··· DATASET ···

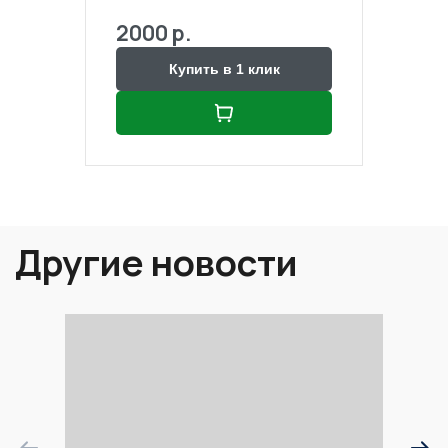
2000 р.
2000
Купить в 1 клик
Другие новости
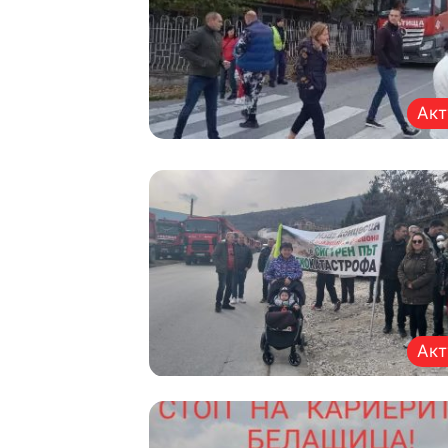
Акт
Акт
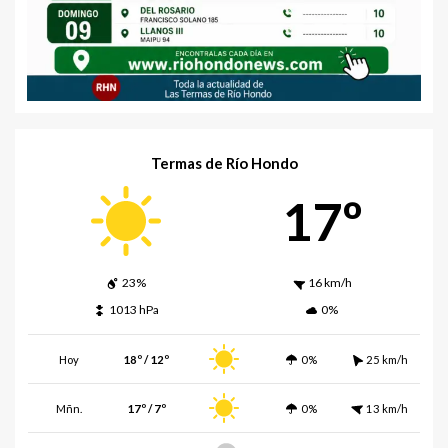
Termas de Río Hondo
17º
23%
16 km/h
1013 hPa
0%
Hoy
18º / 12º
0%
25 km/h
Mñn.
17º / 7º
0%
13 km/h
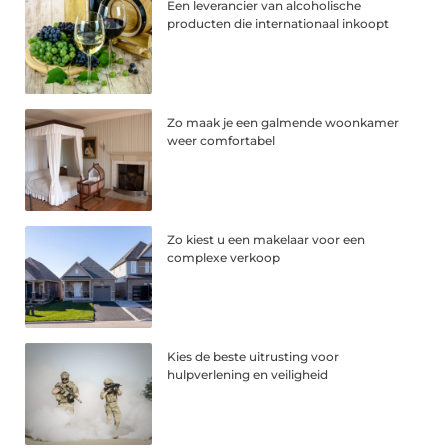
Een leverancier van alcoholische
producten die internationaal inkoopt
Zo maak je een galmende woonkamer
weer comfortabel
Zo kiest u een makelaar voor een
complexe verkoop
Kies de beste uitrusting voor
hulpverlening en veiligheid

···
··· DATASET ···

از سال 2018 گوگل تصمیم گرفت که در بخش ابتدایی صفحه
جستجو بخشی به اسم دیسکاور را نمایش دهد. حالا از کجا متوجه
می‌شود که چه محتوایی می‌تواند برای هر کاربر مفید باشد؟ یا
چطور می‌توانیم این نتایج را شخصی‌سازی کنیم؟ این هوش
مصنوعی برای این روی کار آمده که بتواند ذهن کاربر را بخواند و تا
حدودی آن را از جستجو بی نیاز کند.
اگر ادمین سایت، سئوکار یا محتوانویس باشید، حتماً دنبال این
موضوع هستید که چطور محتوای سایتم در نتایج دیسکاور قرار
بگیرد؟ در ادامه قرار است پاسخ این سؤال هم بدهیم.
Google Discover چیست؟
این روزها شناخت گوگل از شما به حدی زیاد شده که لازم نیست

···

_ASSIGNMENT:_ Render everything in the entries from the line containing "از سال 2018" down to the line containing "حدودی آن را از جستجو بی نیاز کند.", both included, as a numbered list with any blank lines omitted.

_RESPONSE TO THIS TASK:_
1. از سال 2018 گوگل تصمیم گرفت که در بخش ابتدایی صفحه
2. جستجو بخشی به اسم دیسکاور را نمایش دهد. حالا از کجا متوجه
3. می‌شود که چه محتوایی می‌تواند برای هر کاربر مفید باشد؟ یا
4. چطور می‌توانیم این نتایج را شخصی‌سازی کنیم؟ این هوش
5. مصنوعی برای این روی کار آمده که بتواند ذهن کاربر را بخواند و تا
6. حدودی آن را از جستجو بی نیاز کند.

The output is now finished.